Weekly Weblink: Joe Murray’s Journal

Via: Wikipedia

We all know who Joe Murray is, right? No?! Humph, I bet you know his TV shows though right? Not really? Aw c’mon, you guys gotta be kidding me. No? Alright, Joe Murray is a guy who’s been in the animation game for at least 20 years and has managed to carve out a grand career for himself by consistently devoting himself to creating great characters and stories.

What shows has he created? How about one third of the original Holy Trinity of cable cartoons, Rocko’s Modern Life. Later on, he developed Camp Lazlo for Cartoon Network. But that’s enough about his past work, this post is all about what he’s doing now!

Joe’s Journal is his personal blog, where he offers plenty of opinions, thoughts, recaps on events and of course, updates on his many projects. He also posts plenty of upbeat, positive quotes that encourage the reader to focus and think about life.

With his current projects, Frog in a Suit and Kaboing TV, Joe is a busy guy, but that doesn’t stop him from updating fairly regularly. His blog also contains lots more information in events and articles that Joe has for sale, many of which he does to raise money for charity.

Joe has also managed to build a very successful and devoted community around his blog that has brought him and his readers many benefits, not least the funding necessary for a Frog in the Suit short film. Joe should be commended for his devotion to interacting with his fans.

Weekly Weblinks: Part Deaux

This post is really should have been done earlier, but school and work aside, there just wasn’t time until now. I am always on the lookout for new and exciting blogs to follow as well as interesting posts to share and without further adieu, here’s a few I came across this week.

Blogs

Bleeding Pixels

The blog of Dave Johnson, who provides regular updates on the goings on in animation with some personal commentary. One to follow.

The Cartoon Cave

Written by Pete Emslie, one of the old-school cartoonists of this world. it contains tons of awesome sketches and illustration among posts on old comics and animation. Worth reading for the pictures alone but Petes personal take on things makes it all the better.

Posts

Hanna-Barbera, the Missing Theme Park

Lisa K. Berton takes a look at Hanna-Barbera’s attempts to enter the lucrative themepark market and how their presence has been declining as of late.

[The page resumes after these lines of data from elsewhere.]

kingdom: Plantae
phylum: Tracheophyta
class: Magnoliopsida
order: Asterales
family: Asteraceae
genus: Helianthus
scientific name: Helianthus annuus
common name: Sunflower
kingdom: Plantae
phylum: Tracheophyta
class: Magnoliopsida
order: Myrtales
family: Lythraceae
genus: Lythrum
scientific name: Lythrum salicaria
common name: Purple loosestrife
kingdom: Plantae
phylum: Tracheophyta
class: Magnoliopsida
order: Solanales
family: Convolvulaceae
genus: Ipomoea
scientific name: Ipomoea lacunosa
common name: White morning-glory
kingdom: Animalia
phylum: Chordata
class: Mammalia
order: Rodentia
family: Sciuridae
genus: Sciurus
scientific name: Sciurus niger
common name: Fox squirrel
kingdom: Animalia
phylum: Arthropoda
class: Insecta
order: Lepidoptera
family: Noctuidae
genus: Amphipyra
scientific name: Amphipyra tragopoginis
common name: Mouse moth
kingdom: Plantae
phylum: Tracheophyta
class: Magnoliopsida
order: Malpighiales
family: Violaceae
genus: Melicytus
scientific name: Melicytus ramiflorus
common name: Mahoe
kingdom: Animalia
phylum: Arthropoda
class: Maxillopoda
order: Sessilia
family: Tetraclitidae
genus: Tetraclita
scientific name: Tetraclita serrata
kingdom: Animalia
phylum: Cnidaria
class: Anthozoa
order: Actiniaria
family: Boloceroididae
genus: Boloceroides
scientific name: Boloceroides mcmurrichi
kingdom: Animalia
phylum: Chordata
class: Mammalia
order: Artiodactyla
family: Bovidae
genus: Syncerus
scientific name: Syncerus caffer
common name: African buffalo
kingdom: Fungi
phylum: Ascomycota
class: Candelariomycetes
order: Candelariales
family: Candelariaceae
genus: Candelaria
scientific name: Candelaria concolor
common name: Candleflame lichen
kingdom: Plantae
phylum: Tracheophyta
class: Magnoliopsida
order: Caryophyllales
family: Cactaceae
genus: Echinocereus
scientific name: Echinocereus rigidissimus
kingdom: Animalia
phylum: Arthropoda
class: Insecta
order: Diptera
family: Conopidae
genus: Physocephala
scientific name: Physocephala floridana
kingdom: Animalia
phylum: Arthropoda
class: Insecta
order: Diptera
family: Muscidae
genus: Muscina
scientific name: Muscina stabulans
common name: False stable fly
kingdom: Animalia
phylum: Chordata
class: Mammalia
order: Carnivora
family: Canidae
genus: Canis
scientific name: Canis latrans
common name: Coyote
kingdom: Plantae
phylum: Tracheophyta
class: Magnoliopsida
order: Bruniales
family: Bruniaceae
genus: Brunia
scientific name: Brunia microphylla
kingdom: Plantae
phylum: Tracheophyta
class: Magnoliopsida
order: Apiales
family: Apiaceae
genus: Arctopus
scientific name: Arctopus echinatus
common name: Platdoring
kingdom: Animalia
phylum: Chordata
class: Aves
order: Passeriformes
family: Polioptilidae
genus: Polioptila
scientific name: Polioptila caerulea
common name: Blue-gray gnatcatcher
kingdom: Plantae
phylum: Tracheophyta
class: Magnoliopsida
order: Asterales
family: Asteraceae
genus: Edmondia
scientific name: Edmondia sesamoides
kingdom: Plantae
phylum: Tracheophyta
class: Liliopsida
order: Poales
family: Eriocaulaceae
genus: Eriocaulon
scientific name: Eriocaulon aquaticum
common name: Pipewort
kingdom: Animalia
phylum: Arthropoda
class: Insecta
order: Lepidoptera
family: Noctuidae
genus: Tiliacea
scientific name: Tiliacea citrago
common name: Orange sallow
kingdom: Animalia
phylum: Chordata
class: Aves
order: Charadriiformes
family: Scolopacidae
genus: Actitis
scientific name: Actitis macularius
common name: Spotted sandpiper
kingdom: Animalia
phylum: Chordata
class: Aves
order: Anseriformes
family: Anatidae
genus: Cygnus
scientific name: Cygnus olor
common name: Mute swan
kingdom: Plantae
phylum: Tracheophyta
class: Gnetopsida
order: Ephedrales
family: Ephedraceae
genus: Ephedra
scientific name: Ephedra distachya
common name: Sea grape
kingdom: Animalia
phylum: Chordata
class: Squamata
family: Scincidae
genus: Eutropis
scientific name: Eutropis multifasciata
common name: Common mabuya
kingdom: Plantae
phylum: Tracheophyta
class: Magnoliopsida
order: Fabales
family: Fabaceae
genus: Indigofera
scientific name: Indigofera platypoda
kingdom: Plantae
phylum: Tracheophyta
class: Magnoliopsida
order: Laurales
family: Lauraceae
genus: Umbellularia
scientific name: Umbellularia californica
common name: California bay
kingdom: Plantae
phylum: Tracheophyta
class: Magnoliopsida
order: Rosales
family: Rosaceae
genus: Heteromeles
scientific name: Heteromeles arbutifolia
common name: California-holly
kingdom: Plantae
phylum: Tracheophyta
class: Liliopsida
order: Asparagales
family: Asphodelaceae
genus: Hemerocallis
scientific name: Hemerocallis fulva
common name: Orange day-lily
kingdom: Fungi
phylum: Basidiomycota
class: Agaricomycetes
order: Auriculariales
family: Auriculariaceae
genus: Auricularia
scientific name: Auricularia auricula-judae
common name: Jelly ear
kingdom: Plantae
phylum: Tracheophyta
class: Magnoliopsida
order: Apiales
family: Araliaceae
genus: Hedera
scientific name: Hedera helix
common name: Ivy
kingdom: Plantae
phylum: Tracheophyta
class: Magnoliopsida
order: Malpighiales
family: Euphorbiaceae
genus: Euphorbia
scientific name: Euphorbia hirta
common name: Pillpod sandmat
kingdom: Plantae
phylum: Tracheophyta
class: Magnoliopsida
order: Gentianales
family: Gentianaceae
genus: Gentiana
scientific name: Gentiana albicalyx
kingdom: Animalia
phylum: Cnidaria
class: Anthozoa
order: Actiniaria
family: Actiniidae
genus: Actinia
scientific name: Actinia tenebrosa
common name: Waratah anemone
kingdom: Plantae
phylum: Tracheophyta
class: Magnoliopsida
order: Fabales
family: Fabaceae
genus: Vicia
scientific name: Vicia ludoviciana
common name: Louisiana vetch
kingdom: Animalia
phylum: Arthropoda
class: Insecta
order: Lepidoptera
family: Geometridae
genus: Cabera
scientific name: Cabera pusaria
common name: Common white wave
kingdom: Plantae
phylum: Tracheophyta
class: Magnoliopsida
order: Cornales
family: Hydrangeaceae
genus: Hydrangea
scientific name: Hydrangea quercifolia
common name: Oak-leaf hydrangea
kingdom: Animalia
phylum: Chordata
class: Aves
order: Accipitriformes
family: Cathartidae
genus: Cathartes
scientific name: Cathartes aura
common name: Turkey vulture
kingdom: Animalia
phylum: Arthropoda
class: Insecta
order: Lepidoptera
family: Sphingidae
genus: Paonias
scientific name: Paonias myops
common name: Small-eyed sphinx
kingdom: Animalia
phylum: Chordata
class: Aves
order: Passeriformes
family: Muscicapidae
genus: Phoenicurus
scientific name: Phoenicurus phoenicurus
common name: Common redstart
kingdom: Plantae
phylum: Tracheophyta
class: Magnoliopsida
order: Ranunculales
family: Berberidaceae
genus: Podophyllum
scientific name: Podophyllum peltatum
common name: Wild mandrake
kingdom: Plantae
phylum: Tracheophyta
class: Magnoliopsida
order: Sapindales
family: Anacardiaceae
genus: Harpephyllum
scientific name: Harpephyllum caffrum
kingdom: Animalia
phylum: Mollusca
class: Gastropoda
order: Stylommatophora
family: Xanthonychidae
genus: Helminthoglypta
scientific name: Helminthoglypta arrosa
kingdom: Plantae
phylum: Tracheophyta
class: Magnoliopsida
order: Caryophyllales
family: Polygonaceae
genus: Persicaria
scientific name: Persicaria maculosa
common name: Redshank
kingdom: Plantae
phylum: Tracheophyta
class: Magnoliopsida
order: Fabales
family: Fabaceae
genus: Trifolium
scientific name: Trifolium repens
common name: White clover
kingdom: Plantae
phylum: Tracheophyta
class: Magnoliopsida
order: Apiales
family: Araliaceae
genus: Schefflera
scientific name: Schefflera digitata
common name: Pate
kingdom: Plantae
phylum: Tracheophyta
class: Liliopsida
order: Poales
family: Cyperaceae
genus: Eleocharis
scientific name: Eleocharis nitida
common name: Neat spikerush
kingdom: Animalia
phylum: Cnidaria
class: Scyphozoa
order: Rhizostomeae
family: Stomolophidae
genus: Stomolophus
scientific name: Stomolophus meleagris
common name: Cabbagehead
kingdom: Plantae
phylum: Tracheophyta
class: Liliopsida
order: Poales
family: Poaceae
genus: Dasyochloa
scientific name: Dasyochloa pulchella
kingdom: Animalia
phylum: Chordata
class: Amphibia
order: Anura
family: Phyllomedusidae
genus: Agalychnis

Animazing Amation: The Secret of Kells

A review on the Late to the Theater blog, which focuses on films available through instant streaming that reinforces everything that has been said about this film and how excellent it is. Worth reading and serves as a great reminder that The Secret of Kells is available in Netflix.

Weekly Weblink: Chuck Redux

Via: Chuck Redux

The name Chuck Jones should be one that is instantly recognizable. Literally millions of people have seen his name appear on the screen before several minutes of madness and hilarity begins. He was much more than a superb director however, and that’s where this blog come in.

Co-written  by Robert Patrick and Chuck’s grandson, Craig Kausen, the blog is a fantastic resource for anything and everything created by Chuck.

There are of course, loads of Warner Bros. stuff, like model sheets, storyboards character analysis and the like. There are also the special edition cels that Chuck created in later years after the Warner Bros. studio shut down. In addition to all of that, there is also plenty of news on Chuck Jones-related events, personal stories, interviews, letters, paintings, long tales and the perpetually exciting Image of the Day, as exemplified above.

All in all, the blog is perhaps the best resources on the web when it comes to the life of one of the world’s greatest animators, and it is a huge credit to his legacy that such time and effort is put into making it such a wonderful resource for all to use.

The blog is updated regularly and is always a delight to read.